In 1787, the adoption of the Northwest Ordinance (the Northwest Territory, that included Ohio, ceded by Great Britain after the Revolutionary War) provided: "There shall be neither slavery nor involuntary servitude in the said Territory, otherwise than in the punishment of crimes, whereof the party shall have been duly convicted; provided, always, that any person escaping into the same, from whom labor or service is lawfully claimed in any one of the original States, such fugitive may be lawfully reclaimed and conveyed to the person claiming his or her labor or service aforesaid."

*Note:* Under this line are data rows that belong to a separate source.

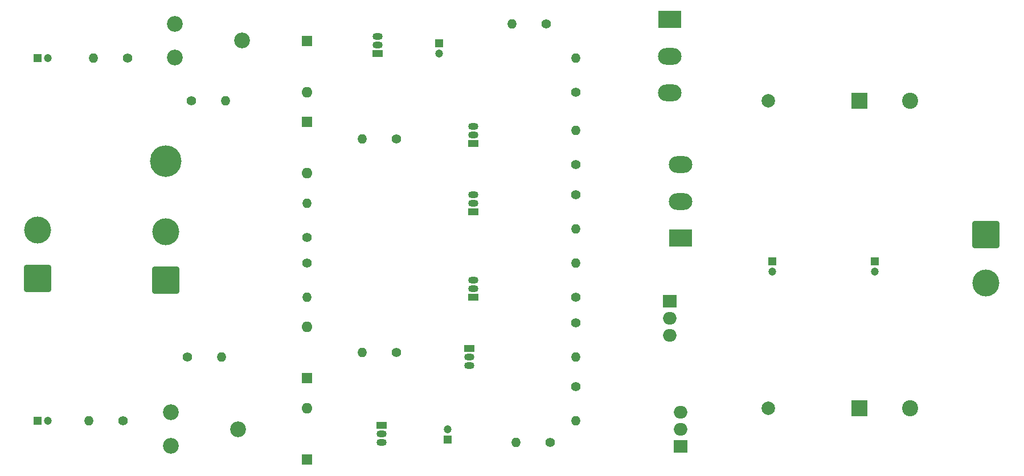
<source format=gbr>
%TF.GenerationSoftware,KiCad,Pcbnew,8.0.4*%
%TF.CreationDate,2024-09-08T18:57:07-07:00*%
%TF.ProjectId,Dorr_Amp_REV-,446f7272-5f41-46d7-905f-5245562d2e6b,-*%
%TF.SameCoordinates,Original*%
%TF.FileFunction,Soldermask,Top*%
%TF.FilePolarity,Negative*%
%FSLAX46Y46*%
G04 Gerber Fmt 4.6, Leading zero omitted, Abs format (unit mm)*
G04 Created by KiCad (PCBNEW 8.0.4) date 2024-09-08 18:57:07*
%MOMM*%
%LPD*%
G01*
G04 APERTURE LIST*
G04 Aperture macros list*
%AMRoundRect*
0 Rectangle with rounded corners*
0 $1 Rounding radius*
0 $2 $3 $4 $5 $6 $7 $8 $9 X,Y pos of 4 corners*
0 Add a 4 corners polygon primitive as box body*
4,1,4,$2,$3,$4,$5,$6,$7,$8,$9,$2,$3,0*
0 Add four circle primitives for the rounded corners*
1,1,$1+$1,$2,$3*
1,1,$1+$1,$4,$5*
1,1,$1+$1,$6,$7*
1,1,$1+$1,$8,$9*
0 Add four rect primitives between the rounded corners*
20,1,$1+$1,$2,$3,$4,$5,0*
20,1,$1+$1,$4,$5,$6,$7,0*
20,1,$1+$1,$6,$7,$8,$9,0*
20,1,$1+$1,$8,$9,$2,$3,0*%
G04 Aperture macros list end*
%ADD10C,1.400000*%
%ADD11O,1.400000X1.400000*%
%ADD12C,2.000000*%
%ADD13R,1.200000X1.200000*%
%ADD14C,1.200000*%
%ADD15RoundRect,0.250000X1.750000X-1.750000X1.750000X1.750000X-1.750000X1.750000X-1.750000X-1.750000X0*%
%ADD16C,4.000000*%
%ADD17C,2.340000*%
%ADD18R,1.500000X1.050000*%
%ADD19O,1.500000X1.050000*%
%ADD20R,1.600000X1.600000*%
%ADD21O,1.600000X1.600000*%
%ADD22R,3.500000X2.500000*%
%ADD23O,3.500000X2.500000*%
%ADD24RoundRect,0.250000X-1.750000X1.750000X-1.750000X-1.750000X1.750000X-1.750000X1.750000X1.750000X0*%
%ADD25R,2.000000X1.905000*%
%ADD26O,2.000000X1.905000*%
%ADD27R,2.400000X2.400000*%
%ADD28C,2.400000*%
%ADD29C,4.700000*%
G04 APERTURE END LIST*
D10*
%TO.C,R8*%
X97155000Y-120015000D03*
D11*
X102235000Y-120015000D03*
%TD*%
D10*
%TO.C,R14*%
X128270000Y-87630000D03*
D11*
X123190000Y-87630000D03*
%TD*%
D12*
%TO.C,TP1*%
X183515000Y-127635000D03*
%TD*%
D10*
%TO.C,R12*%
X97790000Y-81915000D03*
D11*
X102870000Y-81915000D03*
%TD*%
D13*
%TO.C,C1*%
X184150000Y-105815000D03*
D14*
X184150000Y-107315000D03*
%TD*%
D10*
%TO.C,R15*%
X154940000Y-95885000D03*
D11*
X154940000Y-100965000D03*
%TD*%
D15*
%TO.C,J3*%
X93980000Y-108585000D03*
D16*
X93980000Y-101385000D03*
%TD*%
D10*
%TO.C,R3*%
X154940000Y-114935000D03*
D11*
X154940000Y-120015000D03*
%TD*%
D13*
%TO.C,C3*%
X74930000Y-129540000D03*
D14*
X76430000Y-129540000D03*
%TD*%
D17*
%TO.C,R11*%
X95330000Y-75500000D03*
X105330000Y-73000000D03*
X95330000Y-70500000D03*
%TD*%
D10*
%TO.C,R2*%
X154940000Y-111125000D03*
D11*
X154940000Y-106045000D03*
%TD*%
D13*
%TO.C,C5*%
X74930000Y-75565000D03*
D14*
X76430000Y-75565000D03*
%TD*%
D18*
%TO.C,Q6*%
X125455000Y-74930000D03*
D19*
X125455000Y-73660000D03*
X125455000Y-72390000D03*
%TD*%
D20*
%TO.C,D3*%
X114935000Y-85090000D03*
D21*
X114935000Y-92710000D03*
%TD*%
D13*
%TO.C,C6*%
X134620000Y-73430000D03*
D14*
X134620000Y-74930000D03*
%TD*%
D10*
%TO.C,R10*%
X88265000Y-75565000D03*
D11*
X83185000Y-75565000D03*
%TD*%
D13*
%TO.C,C4*%
X135890000Y-132310000D03*
D14*
X135890000Y-130810000D03*
%TD*%
D10*
%TO.C,R6*%
X87630000Y-129540000D03*
D11*
X82550000Y-129540000D03*
%TD*%
D22*
%TO.C,Q10*%
X168910000Y-69850000D03*
D23*
X168910000Y-75325000D03*
X168910000Y-80800000D03*
%TD*%
D13*
%TO.C,C7*%
X199390000Y-105815000D03*
D14*
X199390000Y-107315000D03*
%TD*%
D10*
%TO.C,R16*%
X150495000Y-70485000D03*
D11*
X145415000Y-70485000D03*
%TD*%
D20*
%TO.C,D1*%
X114935000Y-123190000D03*
D21*
X114935000Y-115570000D03*
%TD*%
D10*
%TO.C,R9*%
X151130000Y-132715000D03*
D11*
X146050000Y-132715000D03*
%TD*%
D24*
%TO.C,J1*%
X215900000Y-101810000D03*
D16*
X215900000Y-109010000D03*
%TD*%
D18*
%TO.C,Q8*%
X139700000Y-88265000D03*
D19*
X139700000Y-86995000D03*
X139700000Y-85725000D03*
%TD*%
D10*
%TO.C,R18*%
X154940000Y-80645000D03*
D11*
X154940000Y-75565000D03*
%TD*%
D17*
%TO.C,R7*%
X94695000Y-133285000D03*
X104695000Y-130785000D03*
X94695000Y-128285000D03*
%TD*%
D18*
%TO.C,Q1*%
X139700000Y-111125000D03*
D19*
X139700000Y-109855000D03*
X139700000Y-108585000D03*
%TD*%
D10*
%TO.C,R17*%
X154940000Y-91440000D03*
D11*
X154940000Y-86360000D03*
%TD*%
D25*
%TO.C,Q9*%
X168910000Y-111760000D03*
D26*
X168910000Y-114300000D03*
X168910000Y-116840000D03*
%TD*%
D12*
%TO.C,TP2*%
X183515000Y-81915000D03*
%TD*%
D10*
%TO.C,R1*%
X114935000Y-106045000D03*
D11*
X114935000Y-111125000D03*
%TD*%
D18*
%TO.C,Q7*%
X139700000Y-98425000D03*
D19*
X139700000Y-97155000D03*
X139700000Y-95885000D03*
%TD*%
D27*
%TO.C,C2*%
X197086041Y-127635000D03*
D28*
X204586041Y-127635000D03*
%TD*%
D15*
%TO.C,J2*%
X74930000Y-108375000D03*
D16*
X74930000Y-101175000D03*
%TD*%
D20*
%TO.C,D4*%
X114935000Y-73025000D03*
D21*
X114935000Y-80645000D03*
%TD*%
D18*
%TO.C,Q3*%
X126005000Y-130175000D03*
D19*
X126005000Y-131445000D03*
X126005000Y-132715000D03*
%TD*%
D25*
%TO.C,Q5*%
X170490000Y-133350000D03*
D26*
X170490000Y-130810000D03*
X170490000Y-128270000D03*
%TD*%
D27*
%TO.C,C8*%
X197086041Y-81915000D03*
D28*
X204586041Y-81915000D03*
%TD*%
D18*
%TO.C,Q4*%
X139065000Y-118745000D03*
D19*
X139065000Y-120015000D03*
X139065000Y-121285000D03*
%TD*%
D10*
%TO.C,R13*%
X114935000Y-102235000D03*
D11*
X114935000Y-97155000D03*
%TD*%
D10*
%TO.C,R5*%
X154940000Y-124460000D03*
D11*
X154940000Y-129540000D03*
%TD*%
D29*
%TO.C,H1*%
X93980000Y-90905000D03*
%TD*%
D10*
%TO.C,R4*%
X128270000Y-119380000D03*
D11*
X123190000Y-119380000D03*
%TD*%
D20*
%TO.C,D2*%
X114935000Y-135255000D03*
D21*
X114935000Y-127635000D03*
%TD*%
D22*
%TO.C,Q2*%
X170490000Y-102390000D03*
D23*
X170490000Y-96915000D03*
X170490000Y-91440000D03*
%TD*%
M02*

</source>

That same year, a "fugitive clause" was inserted into the draft of the U.S. Constitution adopted by the Constitutional Convention that read: "No person held to service or labor in one State, under the laws thereof, escaping into another, shall in consequence of any law or regulation therein, be discharged from such service or labor, but shall be delivered on claim of the party to whom such service or labor may be due." Since the federal government was not vested with power to enforce the issue, individual states were left to establish their own policy.

Congress passed the first Fugitive Slave Law in 1793, allowing oral testimony of a claimant, to possession of an alleged fugitive slave, as sufficient right to claim ownership. Following actual proof of ownership, the surrender of the fugitive was mandatory, and a fine of $500 was to be levied on anyone attempting to conceal or rescue such individual.